** WORK ORDER **
Search each line below for the word "شامپو" and list those that contain it.
(DATA SUPPLIED begins)
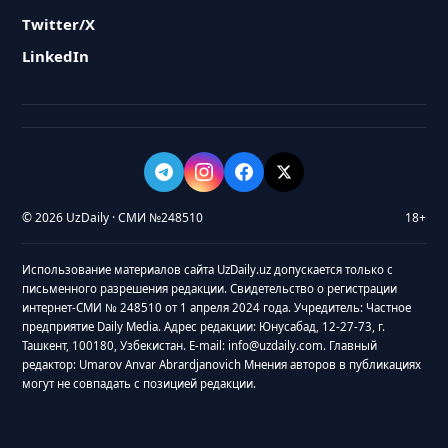
Twitter/X
LinkedIn
© 2026 UzDaily · СМИ №248510
18+
Использование материалов сайта UzDaily.uz допускается только с
письменного разрешения редакции. Свидетельство о регистрации
интернет-СМИ № 248510 от 1 апреля 2024 года. Учредитель: Частное
предприятие Daily Media. Адрес редакции: Юнусабад, 12-27-73, г.
Ташкент, 100180, Узбекистан. E-mail: info@uzdaily.com. Главный
редактор: Umarov Anvar Abrardjanovich Мнения авторов в публикациях
могут не совпадать с позицией редакции.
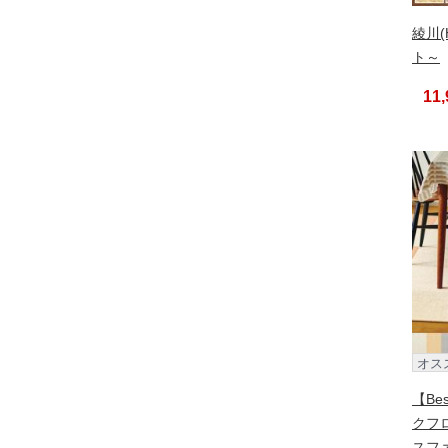
綾川(
ト～
11
オス
【Be
クフ
スフ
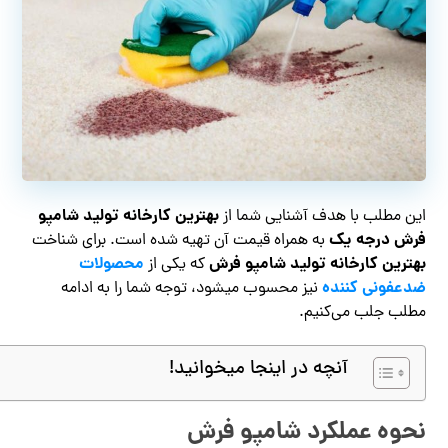
بهترین کارخانه تولید شامپو
این مطلب با هدف آشنایی شما از
فرش درجه یک
به همراه قیمت آن تهیه شده است. برای شناخت
بهترین کارخانه تولید شامپو فرش
محصولات
که یکی از
ضدعفونی کننده
نیز محسوب میشود، توجه شما را به ادامه
مطلب جلب می‌کنیم.
آنچه در اینجا میخوانید!
نحوه عملکرد شامپو فرش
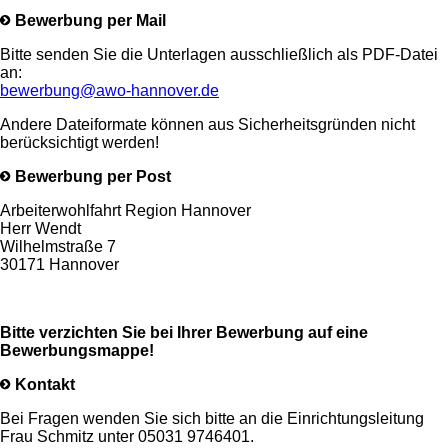
Bewerbung per Mail
Bitte senden Sie die Unterlagen ausschließlich als PDF-Datei
an:
bewerbung@awo-hannover.de
Andere Dateiformate können aus Sicherheitsgründen nicht
berücksichtigt werden!
Bewerbung per Post
Arbeiterwohlfahrt Region Hannover
Herr Wendt
Wilhelmstraße 7
30171 Hannover
Bitte verzichten Sie bei Ihrer Bewerbung auf eine
Bewerbungsmappe!
Kontakt
Bei Fragen wenden Sie sich bitte an die Einrichtungsleitung
Frau Schmitz unter 05031 9746401.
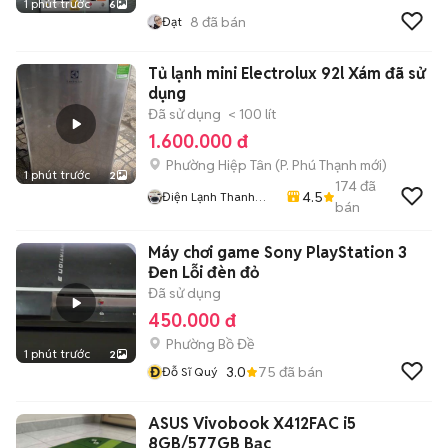
1 phút trước
6
8
đã bán
Đạt
Tủ lạnh mini Electrolux 92l Xám đã sử
dụng
Đã sử dụng
< 100 lít
1.600.000 đ
Phường Hiệp Tân
(
P. Phú Thạnh
mới)
1 phút trước
2
174
đã
4.5
Điện Lạnh Thanh
bán
Sang
Máy chơi game Sony PlayStation 3
Đen Lỗi đèn đỏ
Đã sử dụng
450.000 đ
Phường Bồ Đề
1 phút trước
2
Đ
3.0
75
đã bán
Đỗ Sĩ Quý
ASUS Vivobook X412FAC i5
8GB/577GB Bạc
(DATA SUPPLIED ends)
** TASK SOLUTION **
بهترین کارخانه تولید شامپو
بهترین کارخانه تولید شامپو فرش
نحوه عملکرد شامپو فرش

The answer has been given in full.